*** ARTIGO
Diferentes filósofos definem a cultura de maneiras distintas, evoluindo até os dias atuais, com desafios representados por novas tecnologias e inovações na interação social. Durante o processo de estudo do tema, surgiu o conceito de cultura coletiva e o estudo da “Bildung”, que defendia um papel crucial das comunidades na formação da identidade social, englobando as tradições, os valores e os comportamentos compartilhados por um grupo. Neste ponto, o ambiente militar tem relevância destacada, pelo seus costumes e disciplina tão diferentes, que aplica certas condições muito especiais aos indivíduos.

A cultura militar, por sua vez, é resultado da evolução das práticas militares, tanto na guerra, como na paz. A defesa das comunidades e o controle do uso da força foi sempre uma preocupação essencial para a sobrevivência humana, e adquiriu traços de similaridade entre os povos ao longo dos últimos séculos. Os desfiles marciais na China, Rússia ou Estados Unidos, por ocasião das comemorações do Dia da Vitória na Segunda Guerra Mundial, comprovam os pontos em comuns nas forças militares, ao mesmo tempo que apontam para semelhanças que vão além da ordem unida, marchas e uniformes.

Segundo Dziak, a cultura militar evoluiu ao longo de milhares de anos, caracterizada por habilidades especializadas, comportamentos e crenças que governam a vida dos membros das Forças Armadas. Os aspectos chave incluem disciplina, adesão a uma hierarquia e um compromisso com um treinamento rigoroso que prepara os indivíduos para as complexidades do combate. Essa cultura única pode criar desafios, uma vez que diferem significativamente dos valores e estruturas da sociedade. As Forças Armadas operam por meio de uma estrutura de comando que enfatiza integridade, lealdade e camaradagem, e compreender esses princípios e as experiências distintas dos membros militares pode promover uma melhor apreciação da sua cultura.
******
*** MATERIAL FORNECIDO
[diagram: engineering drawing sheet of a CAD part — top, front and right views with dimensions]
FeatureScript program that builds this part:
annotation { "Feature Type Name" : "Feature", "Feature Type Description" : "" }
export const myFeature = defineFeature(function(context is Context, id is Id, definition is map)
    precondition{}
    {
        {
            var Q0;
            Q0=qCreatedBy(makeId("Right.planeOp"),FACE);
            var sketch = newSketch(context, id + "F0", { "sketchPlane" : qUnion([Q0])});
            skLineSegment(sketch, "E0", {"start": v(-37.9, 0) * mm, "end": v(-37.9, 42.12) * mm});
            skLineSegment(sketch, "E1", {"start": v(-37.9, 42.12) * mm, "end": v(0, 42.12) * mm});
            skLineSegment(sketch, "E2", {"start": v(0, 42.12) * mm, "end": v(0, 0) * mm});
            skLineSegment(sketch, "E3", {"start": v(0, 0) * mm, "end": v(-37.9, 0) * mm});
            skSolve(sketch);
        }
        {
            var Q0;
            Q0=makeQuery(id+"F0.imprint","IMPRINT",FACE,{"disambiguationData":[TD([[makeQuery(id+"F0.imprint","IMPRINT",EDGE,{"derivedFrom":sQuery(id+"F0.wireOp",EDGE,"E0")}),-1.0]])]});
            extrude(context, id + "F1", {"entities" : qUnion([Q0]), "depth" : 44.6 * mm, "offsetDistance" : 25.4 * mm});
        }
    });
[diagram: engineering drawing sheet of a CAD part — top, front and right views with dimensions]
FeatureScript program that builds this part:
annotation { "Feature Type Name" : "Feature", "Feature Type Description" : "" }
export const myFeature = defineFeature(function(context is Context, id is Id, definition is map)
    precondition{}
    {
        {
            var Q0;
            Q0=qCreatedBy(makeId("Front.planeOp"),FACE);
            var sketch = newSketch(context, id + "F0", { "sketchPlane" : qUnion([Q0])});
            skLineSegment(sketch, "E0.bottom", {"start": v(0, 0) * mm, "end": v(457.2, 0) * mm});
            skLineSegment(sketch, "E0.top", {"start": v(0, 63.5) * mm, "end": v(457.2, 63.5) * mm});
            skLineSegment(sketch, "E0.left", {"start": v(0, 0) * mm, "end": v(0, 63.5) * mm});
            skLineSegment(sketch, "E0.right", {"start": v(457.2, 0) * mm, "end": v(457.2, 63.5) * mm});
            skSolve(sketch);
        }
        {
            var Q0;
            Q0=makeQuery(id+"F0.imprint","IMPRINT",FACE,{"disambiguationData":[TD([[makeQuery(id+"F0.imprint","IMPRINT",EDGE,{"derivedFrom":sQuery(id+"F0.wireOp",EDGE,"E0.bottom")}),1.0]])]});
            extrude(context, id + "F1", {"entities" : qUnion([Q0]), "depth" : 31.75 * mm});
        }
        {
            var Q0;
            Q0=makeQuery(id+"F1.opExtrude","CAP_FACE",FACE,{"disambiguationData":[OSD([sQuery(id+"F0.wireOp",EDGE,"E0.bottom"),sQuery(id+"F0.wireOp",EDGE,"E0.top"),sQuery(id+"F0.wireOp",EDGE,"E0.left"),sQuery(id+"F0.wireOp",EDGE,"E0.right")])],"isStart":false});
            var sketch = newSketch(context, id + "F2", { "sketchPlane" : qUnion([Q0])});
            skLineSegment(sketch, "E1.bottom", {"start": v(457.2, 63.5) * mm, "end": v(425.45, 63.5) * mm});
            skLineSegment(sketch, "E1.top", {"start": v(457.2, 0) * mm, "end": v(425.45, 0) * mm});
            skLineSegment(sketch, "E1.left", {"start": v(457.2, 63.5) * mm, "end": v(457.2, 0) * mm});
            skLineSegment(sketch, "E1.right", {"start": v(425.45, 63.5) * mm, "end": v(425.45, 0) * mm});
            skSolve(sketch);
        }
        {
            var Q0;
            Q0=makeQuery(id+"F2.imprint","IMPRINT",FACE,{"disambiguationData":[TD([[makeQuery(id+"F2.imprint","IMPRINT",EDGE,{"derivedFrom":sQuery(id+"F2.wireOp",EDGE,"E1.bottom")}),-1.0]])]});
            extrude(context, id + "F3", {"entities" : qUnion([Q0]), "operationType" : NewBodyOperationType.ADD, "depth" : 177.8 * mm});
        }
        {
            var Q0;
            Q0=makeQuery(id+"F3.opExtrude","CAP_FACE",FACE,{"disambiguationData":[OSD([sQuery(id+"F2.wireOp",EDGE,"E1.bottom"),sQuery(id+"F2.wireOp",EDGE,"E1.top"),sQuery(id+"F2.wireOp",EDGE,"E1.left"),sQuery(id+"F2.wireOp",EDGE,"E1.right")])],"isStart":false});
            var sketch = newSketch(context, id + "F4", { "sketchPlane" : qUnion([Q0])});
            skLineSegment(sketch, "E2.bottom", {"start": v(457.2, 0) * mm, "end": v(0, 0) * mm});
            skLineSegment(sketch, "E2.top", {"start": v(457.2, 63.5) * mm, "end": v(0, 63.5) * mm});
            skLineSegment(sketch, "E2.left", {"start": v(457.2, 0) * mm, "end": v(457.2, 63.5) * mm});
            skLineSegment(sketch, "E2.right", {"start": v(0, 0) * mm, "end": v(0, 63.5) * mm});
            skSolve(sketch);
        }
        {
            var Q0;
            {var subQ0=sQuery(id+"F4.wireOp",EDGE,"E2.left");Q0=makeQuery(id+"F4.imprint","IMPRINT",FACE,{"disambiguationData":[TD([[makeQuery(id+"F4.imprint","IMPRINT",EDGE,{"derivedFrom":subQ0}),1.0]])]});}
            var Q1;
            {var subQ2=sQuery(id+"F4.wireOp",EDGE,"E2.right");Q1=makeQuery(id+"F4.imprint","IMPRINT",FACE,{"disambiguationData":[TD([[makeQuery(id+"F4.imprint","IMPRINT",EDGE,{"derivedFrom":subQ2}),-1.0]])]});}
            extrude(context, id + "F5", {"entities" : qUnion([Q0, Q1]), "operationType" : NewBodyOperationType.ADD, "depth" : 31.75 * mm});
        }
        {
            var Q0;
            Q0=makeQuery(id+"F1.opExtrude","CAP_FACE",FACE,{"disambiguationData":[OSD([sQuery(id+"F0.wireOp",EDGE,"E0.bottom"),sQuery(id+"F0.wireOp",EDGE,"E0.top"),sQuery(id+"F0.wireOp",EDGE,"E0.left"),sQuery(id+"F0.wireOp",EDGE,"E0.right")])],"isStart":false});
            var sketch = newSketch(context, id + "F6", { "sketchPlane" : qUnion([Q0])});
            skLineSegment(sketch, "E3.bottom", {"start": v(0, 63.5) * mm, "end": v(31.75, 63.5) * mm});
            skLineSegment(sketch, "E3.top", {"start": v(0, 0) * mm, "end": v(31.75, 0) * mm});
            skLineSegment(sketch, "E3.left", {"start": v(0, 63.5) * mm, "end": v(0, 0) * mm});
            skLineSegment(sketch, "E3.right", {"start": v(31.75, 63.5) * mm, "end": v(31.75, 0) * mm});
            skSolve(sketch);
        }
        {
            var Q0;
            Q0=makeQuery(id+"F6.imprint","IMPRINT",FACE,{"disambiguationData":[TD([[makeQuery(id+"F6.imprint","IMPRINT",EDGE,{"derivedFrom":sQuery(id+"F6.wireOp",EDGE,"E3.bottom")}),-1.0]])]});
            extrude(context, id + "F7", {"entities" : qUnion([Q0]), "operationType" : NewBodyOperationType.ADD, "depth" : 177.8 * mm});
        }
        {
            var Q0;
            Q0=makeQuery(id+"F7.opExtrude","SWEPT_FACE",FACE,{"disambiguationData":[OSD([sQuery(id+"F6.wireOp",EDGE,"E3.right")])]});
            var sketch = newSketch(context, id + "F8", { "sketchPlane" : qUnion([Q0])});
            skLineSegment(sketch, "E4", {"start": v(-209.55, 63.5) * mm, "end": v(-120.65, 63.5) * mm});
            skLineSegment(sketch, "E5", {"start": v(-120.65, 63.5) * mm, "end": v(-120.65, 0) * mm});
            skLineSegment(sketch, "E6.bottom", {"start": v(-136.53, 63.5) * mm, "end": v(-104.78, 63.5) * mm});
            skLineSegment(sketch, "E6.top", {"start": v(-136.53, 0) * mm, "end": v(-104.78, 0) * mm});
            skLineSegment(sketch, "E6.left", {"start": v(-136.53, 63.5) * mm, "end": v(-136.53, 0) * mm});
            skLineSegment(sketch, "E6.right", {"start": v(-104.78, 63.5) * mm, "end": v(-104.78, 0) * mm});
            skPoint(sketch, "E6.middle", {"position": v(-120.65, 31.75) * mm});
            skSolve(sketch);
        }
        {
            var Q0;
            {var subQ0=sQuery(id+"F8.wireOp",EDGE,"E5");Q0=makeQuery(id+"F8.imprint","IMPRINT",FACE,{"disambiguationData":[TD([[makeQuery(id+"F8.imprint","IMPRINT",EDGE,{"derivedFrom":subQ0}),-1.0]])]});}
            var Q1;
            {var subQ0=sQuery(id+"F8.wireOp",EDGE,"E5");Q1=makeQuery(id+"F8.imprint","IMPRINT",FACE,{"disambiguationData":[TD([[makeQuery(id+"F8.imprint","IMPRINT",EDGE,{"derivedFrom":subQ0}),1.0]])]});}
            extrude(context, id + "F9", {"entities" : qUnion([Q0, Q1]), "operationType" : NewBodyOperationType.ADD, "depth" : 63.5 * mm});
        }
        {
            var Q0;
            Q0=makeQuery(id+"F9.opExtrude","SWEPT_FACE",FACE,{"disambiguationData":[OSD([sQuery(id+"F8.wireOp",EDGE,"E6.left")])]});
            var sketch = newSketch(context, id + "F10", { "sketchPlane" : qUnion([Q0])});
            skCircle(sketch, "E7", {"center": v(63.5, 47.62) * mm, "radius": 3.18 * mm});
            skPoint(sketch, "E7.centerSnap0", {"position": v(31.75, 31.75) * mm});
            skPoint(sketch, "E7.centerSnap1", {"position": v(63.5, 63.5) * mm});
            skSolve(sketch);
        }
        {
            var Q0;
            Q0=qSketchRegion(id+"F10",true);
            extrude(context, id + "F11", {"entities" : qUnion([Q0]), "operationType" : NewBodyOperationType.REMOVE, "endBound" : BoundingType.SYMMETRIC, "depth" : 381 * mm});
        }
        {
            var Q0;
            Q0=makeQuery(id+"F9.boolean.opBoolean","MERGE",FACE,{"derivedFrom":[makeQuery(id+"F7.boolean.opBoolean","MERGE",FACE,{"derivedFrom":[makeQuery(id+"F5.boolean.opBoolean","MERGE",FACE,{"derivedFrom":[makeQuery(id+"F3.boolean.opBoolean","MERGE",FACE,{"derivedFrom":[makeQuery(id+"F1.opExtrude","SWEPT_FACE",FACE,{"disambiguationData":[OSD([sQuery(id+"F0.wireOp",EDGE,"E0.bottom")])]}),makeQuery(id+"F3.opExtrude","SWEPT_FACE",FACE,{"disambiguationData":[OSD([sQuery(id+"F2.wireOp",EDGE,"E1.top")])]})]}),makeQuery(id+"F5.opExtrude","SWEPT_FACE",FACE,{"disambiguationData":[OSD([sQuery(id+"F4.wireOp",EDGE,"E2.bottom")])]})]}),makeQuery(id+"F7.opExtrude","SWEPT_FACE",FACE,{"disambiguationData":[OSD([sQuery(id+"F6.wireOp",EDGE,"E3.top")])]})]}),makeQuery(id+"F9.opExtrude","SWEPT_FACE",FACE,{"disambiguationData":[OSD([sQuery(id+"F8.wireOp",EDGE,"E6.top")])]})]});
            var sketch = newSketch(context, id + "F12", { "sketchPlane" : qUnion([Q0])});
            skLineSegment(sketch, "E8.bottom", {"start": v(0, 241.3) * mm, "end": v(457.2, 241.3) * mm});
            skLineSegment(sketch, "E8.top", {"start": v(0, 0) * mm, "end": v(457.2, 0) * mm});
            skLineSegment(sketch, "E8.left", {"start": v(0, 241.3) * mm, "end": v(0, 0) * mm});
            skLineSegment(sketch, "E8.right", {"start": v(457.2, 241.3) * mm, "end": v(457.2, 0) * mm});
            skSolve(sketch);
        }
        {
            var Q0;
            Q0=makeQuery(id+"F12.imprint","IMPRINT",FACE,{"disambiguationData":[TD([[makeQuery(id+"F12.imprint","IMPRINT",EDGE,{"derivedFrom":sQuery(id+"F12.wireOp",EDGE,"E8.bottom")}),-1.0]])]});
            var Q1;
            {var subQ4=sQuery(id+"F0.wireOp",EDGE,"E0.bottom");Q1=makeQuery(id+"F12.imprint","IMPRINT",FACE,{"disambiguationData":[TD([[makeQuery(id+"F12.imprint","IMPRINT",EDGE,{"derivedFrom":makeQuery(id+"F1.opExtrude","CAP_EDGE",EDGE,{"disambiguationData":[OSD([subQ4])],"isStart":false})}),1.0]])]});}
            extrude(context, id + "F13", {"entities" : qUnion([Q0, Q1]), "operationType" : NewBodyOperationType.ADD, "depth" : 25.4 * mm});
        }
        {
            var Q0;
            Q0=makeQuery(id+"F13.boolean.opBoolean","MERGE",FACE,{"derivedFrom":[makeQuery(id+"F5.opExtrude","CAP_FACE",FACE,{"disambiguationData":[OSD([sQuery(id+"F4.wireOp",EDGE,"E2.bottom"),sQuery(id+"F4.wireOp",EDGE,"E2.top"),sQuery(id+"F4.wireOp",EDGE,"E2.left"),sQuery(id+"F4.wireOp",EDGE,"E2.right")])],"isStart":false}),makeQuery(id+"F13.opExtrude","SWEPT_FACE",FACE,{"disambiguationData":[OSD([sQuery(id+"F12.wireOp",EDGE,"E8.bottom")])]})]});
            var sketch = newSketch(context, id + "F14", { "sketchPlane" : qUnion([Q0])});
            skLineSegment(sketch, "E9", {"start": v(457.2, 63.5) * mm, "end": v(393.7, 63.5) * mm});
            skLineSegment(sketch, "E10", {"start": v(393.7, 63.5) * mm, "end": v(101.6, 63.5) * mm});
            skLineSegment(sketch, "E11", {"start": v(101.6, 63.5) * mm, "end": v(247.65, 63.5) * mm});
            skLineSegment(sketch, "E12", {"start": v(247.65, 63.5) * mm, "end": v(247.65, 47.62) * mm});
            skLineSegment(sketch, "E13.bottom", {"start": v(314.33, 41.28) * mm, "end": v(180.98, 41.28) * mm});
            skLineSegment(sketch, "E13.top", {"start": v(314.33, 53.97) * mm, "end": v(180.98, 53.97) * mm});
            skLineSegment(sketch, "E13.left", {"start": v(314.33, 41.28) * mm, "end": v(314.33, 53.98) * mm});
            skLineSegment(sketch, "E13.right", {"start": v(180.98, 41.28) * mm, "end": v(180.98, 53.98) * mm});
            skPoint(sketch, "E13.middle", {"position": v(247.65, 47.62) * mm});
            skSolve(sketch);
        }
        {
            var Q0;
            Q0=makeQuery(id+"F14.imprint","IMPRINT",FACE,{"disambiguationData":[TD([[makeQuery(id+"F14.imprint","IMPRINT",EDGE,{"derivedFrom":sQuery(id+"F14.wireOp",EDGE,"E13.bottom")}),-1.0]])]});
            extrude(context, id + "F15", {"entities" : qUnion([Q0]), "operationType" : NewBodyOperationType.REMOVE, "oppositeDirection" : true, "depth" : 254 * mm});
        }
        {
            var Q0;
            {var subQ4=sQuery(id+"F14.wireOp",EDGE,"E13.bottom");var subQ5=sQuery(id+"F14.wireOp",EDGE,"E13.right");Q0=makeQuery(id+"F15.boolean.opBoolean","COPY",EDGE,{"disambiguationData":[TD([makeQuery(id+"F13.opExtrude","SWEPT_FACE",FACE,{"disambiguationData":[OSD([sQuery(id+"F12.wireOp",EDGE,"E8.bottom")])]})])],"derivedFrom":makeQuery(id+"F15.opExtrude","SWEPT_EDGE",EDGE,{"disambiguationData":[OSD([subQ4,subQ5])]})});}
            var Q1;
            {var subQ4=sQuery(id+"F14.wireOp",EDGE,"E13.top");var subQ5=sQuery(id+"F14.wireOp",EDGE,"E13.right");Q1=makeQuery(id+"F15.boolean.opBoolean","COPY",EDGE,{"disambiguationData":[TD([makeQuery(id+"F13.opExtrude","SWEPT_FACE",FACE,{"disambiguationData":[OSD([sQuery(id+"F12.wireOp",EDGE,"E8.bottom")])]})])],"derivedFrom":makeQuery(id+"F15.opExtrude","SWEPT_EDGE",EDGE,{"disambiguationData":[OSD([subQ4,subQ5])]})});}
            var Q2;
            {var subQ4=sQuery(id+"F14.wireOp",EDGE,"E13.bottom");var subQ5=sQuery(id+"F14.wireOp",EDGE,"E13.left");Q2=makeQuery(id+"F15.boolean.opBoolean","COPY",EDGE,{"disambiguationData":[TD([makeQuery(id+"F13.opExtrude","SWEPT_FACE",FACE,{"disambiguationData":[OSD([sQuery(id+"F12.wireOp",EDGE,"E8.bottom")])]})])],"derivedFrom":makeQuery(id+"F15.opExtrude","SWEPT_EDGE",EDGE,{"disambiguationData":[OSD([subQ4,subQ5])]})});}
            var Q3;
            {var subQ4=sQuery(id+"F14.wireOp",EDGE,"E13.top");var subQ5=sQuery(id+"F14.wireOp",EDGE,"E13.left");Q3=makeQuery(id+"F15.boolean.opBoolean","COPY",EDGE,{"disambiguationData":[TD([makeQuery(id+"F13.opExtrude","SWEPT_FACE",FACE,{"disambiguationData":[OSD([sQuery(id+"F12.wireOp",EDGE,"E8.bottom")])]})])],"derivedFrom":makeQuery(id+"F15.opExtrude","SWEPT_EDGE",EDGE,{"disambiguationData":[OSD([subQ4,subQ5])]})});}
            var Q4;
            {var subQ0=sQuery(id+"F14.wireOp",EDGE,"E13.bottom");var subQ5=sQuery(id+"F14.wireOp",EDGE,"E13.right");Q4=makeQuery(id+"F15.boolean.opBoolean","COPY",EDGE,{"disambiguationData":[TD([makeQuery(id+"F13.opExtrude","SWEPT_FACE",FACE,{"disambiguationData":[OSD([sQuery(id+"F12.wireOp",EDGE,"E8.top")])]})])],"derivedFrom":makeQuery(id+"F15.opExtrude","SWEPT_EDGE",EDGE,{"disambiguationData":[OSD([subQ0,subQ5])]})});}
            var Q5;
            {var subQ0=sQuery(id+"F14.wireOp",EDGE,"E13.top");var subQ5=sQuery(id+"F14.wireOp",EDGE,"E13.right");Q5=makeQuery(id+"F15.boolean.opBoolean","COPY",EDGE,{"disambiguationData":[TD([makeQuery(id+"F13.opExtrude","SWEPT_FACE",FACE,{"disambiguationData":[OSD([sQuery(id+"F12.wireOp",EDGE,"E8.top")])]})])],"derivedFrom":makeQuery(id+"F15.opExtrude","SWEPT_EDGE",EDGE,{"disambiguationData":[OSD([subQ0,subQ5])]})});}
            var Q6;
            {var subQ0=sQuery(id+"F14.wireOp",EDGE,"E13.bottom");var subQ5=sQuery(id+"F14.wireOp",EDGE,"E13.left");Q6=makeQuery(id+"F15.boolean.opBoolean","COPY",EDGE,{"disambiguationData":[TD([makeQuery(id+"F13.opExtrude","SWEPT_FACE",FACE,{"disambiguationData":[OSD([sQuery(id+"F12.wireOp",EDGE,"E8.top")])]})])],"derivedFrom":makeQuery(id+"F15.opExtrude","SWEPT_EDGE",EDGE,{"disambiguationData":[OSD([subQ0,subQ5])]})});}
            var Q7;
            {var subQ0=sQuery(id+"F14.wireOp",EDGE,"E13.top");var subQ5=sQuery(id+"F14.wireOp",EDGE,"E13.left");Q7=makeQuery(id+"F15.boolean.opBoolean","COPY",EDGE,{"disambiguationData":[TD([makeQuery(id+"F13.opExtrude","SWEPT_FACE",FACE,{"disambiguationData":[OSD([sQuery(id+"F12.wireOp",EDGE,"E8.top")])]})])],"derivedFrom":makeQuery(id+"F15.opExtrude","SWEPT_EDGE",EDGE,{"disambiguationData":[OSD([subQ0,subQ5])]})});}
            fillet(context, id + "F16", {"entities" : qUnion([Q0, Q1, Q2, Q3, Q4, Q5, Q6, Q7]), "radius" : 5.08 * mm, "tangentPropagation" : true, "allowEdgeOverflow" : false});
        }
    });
******
## OBJETIVO
No artigo sobre cultura militar, que aspectos-chave dessa cultura são citados com base em Dziak?

## RESOLUÇÃO COMENTADA
Disciplina, adesão a uma hierarquia e compromisso com um treinamento rigoroso que prepara os indivíduos para as complexidades do combate.